### Document understanding data:
· · · · ·
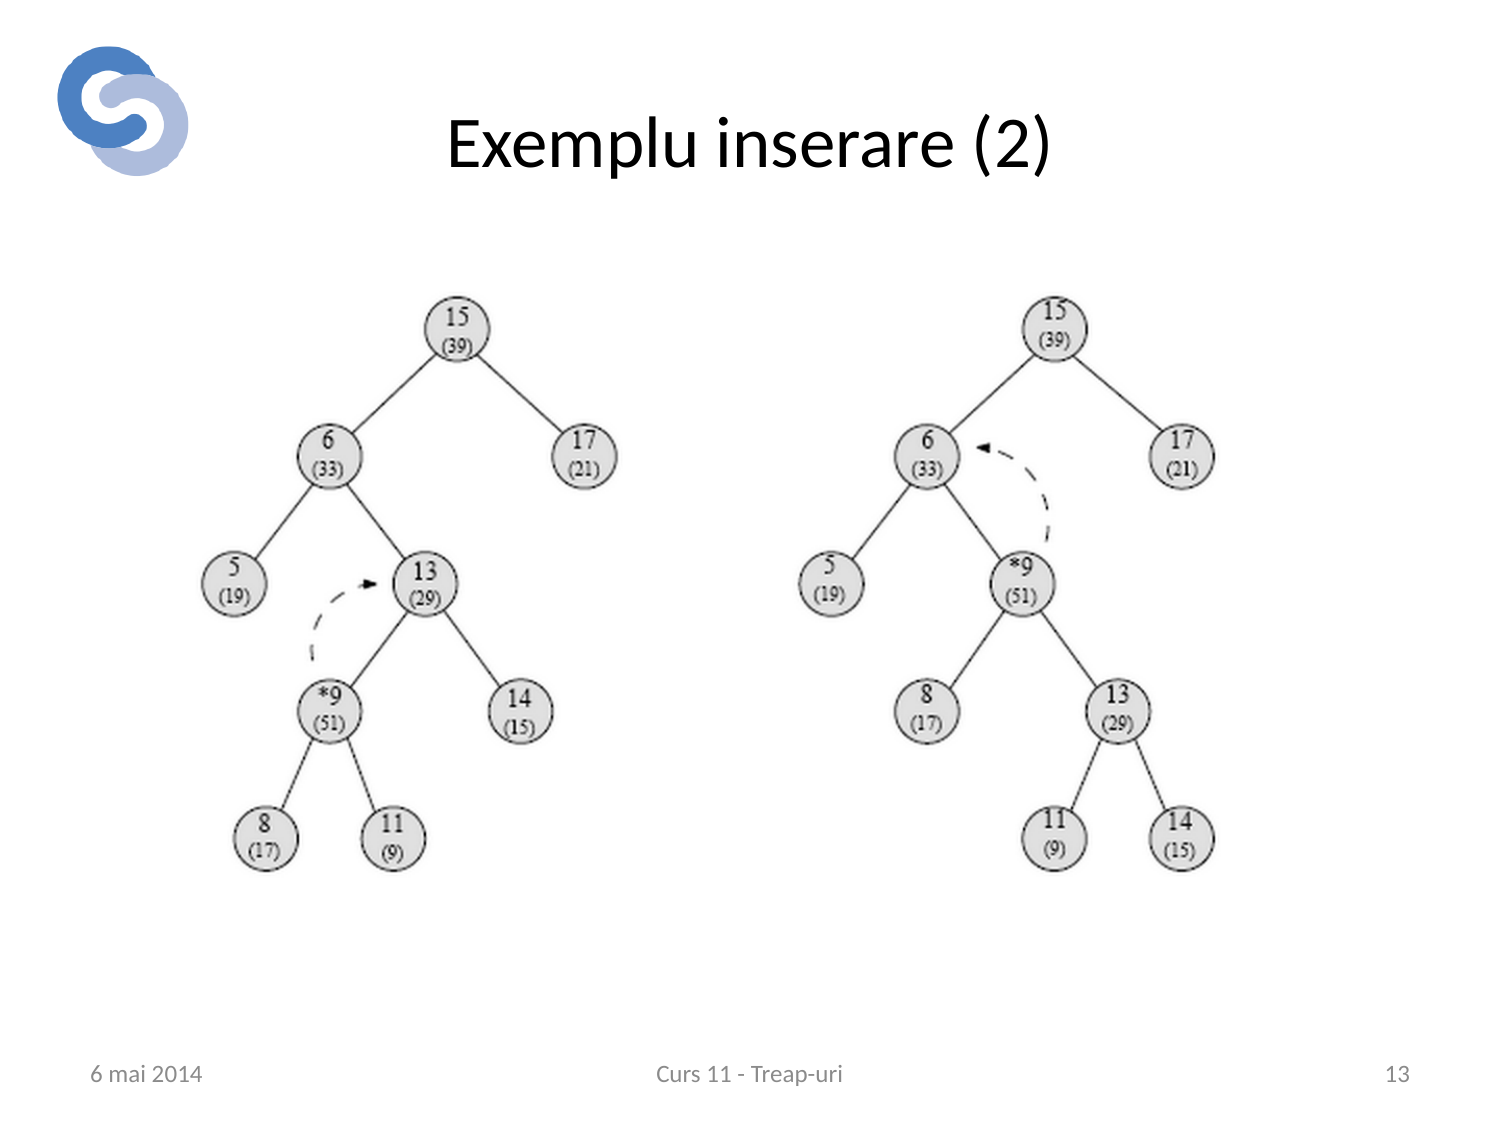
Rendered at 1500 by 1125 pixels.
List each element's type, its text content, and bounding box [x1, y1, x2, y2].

title Exemplu inserare (2) [75, 45, 1425, 233]
picture [749, 283, 1267, 879]
slide_number 6 mai 2014 [75, 1042, 425, 1103]
picture [24, 37, 217, 186]
picture [175, 283, 675, 927]
slide_number 13 [1074, 1042, 1425, 1103]
footer Curs 11 - Treap-uri [512, 1042, 988, 1103]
· · · · ·
With the pictures removed, return each record above exactly as given.

Rendered at 1500 by 1125 pixels.
List each element's type, its text content, and bounding box [x1, y1, x2, y2].

title Exemplu inserare (2) [75, 45, 1425, 233]
picture [749, 283, 1267, 879]
slide_number 6 mai 2014 [75, 1042, 425, 1103]
picture [24, 37, 217, 186]
picture [175, 283, 675, 927]
slide_number 13 [1074, 1042, 1425, 1103]
footer Curs 11 - Treap-uri [512, 1042, 988, 1103]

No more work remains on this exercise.